(Work required) Copy out the records from the line containing "right shoulder: (121, 356, 4)" through the line containing "right wrist: (119, 132, 23)", with both of those lines included.
---- Input data
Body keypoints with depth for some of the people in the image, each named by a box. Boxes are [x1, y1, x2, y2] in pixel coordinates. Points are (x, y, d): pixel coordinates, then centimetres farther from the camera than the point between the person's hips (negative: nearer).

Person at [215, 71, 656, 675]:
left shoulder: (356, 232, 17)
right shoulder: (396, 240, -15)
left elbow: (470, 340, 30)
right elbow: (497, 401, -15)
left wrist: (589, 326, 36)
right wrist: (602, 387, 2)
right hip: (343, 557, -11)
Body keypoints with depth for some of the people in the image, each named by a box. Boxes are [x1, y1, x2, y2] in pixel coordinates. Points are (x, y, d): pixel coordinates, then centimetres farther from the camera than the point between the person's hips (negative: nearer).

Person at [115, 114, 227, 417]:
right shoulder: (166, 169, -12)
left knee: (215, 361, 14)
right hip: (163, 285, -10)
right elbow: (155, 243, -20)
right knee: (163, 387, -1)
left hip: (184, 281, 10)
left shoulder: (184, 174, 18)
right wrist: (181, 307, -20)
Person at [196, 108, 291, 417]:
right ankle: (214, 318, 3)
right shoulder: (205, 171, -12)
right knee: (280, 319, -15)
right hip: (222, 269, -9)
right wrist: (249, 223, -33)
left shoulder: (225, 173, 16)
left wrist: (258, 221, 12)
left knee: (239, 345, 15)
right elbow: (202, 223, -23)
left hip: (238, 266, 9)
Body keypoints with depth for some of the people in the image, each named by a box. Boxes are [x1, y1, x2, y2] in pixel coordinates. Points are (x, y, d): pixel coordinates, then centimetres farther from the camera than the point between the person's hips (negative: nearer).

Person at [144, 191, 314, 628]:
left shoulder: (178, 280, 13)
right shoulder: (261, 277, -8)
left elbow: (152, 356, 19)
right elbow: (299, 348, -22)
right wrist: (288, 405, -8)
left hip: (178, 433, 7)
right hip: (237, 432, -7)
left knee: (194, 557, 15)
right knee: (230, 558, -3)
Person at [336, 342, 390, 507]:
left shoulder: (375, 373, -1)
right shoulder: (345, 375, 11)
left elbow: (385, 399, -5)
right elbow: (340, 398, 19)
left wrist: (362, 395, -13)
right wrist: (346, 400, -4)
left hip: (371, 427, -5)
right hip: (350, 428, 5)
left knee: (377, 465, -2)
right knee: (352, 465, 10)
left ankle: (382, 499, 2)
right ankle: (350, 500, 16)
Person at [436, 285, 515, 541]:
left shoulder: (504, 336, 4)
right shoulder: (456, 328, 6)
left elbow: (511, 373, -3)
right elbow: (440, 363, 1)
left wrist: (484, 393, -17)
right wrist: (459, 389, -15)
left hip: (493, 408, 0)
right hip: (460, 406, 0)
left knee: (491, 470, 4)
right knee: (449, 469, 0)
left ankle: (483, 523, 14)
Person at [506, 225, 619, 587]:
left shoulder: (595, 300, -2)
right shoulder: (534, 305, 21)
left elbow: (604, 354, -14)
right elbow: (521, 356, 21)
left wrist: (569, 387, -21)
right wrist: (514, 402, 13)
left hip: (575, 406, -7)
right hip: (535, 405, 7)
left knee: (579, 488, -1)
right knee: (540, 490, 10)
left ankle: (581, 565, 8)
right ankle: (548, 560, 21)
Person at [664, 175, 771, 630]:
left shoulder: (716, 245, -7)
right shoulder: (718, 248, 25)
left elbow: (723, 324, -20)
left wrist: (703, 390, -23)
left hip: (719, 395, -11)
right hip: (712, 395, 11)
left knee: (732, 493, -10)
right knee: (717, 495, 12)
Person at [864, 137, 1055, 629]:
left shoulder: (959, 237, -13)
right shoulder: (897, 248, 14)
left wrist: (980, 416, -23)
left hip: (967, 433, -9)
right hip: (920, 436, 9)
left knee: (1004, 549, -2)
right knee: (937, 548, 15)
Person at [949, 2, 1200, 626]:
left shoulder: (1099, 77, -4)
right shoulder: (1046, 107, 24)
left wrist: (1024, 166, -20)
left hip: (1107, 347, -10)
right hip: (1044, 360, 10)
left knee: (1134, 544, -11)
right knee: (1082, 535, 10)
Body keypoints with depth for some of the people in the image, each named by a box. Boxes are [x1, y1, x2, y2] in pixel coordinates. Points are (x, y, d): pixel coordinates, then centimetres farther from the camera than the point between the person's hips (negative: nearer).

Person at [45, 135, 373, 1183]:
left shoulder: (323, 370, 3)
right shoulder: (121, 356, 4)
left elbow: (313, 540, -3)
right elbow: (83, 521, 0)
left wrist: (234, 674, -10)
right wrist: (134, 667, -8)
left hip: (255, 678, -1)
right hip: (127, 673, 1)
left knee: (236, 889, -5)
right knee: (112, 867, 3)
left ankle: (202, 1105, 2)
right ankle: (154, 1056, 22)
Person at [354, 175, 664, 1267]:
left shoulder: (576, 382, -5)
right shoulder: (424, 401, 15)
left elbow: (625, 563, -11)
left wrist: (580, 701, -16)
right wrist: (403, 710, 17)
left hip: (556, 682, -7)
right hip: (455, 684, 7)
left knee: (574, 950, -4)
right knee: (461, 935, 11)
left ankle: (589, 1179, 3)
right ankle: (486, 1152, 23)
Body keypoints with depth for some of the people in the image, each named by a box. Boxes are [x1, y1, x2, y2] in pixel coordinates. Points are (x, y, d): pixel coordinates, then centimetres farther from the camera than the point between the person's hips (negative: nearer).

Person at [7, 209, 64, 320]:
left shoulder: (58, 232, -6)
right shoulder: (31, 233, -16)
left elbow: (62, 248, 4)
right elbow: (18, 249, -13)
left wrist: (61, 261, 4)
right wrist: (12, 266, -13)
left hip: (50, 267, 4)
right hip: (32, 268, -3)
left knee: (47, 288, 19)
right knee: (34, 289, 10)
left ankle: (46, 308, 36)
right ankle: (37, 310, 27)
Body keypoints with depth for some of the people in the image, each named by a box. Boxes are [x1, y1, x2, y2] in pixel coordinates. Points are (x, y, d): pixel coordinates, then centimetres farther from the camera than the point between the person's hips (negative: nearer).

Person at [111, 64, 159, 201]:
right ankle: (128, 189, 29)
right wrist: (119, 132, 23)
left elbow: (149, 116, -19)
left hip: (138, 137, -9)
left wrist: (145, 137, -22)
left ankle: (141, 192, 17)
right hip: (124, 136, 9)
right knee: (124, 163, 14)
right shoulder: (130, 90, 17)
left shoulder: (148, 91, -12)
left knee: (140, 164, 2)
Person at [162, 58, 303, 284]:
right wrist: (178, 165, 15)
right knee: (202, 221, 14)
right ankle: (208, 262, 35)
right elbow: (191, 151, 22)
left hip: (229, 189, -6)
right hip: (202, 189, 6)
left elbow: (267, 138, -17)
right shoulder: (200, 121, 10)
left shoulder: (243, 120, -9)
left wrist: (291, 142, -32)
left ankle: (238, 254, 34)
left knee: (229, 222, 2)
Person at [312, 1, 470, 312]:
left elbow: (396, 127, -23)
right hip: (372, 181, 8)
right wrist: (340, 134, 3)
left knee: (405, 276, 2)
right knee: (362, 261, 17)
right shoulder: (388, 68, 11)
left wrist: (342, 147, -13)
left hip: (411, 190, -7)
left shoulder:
--------
(Response)
right shoulder: (121, 356, 4)
left elbow: (313, 540, -3)
right elbow: (83, 521, 0)
left wrist: (234, 674, -10)
right wrist: (134, 667, -8)
left hip: (255, 678, -1)
right hip: (127, 673, 1)
left knee: (236, 889, -5)
right knee: (112, 867, 3)
left ankle: (202, 1105, 2)
right ankle: (154, 1056, 22)
Person at [354, 175, 664, 1267]:
left shoulder: (576, 382, -5)
right shoulder: (424, 401, 15)
left elbow: (625, 563, -11)
left wrist: (580, 701, -16)
right wrist: (403, 710, 17)
left hip: (556, 682, -7)
right hip: (455, 684, 7)
left knee: (574, 950, -4)
right knee: (461, 935, 11)
left ankle: (589, 1179, 3)
right ankle: (486, 1152, 23)
Body keypoints with depth for some of the people in the image, each named by a box. Boxes are [x1, y1, x2, y2] in pixel coordinates. Points are (x, y, d): pixel coordinates, then centimetres farther from the camera than the point between the person's hips (negative: nearer).

Person at [7, 209, 64, 320]:
left shoulder: (58, 232, -6)
right shoulder: (31, 233, -16)
left elbow: (62, 248, 4)
right elbow: (18, 249, -13)
left wrist: (61, 261, 4)
right wrist: (12, 266, -13)
left hip: (50, 267, 4)
right hip: (32, 268, -3)
left knee: (47, 288, 19)
right knee: (34, 289, 10)
left ankle: (46, 308, 36)
right ankle: (37, 310, 27)
Body keypoints with depth for some of the people in the image, each named by a box. Boxes are [x1, y1, x2, y2] in pixel coordinates. Points are (x, y, d): pixel coordinates, then centimetres farther from the camera than the point between the person's hips (negative: nearer).

Person at [111, 64, 159, 201]:
right ankle: (128, 189, 29)
right wrist: (119, 132, 23)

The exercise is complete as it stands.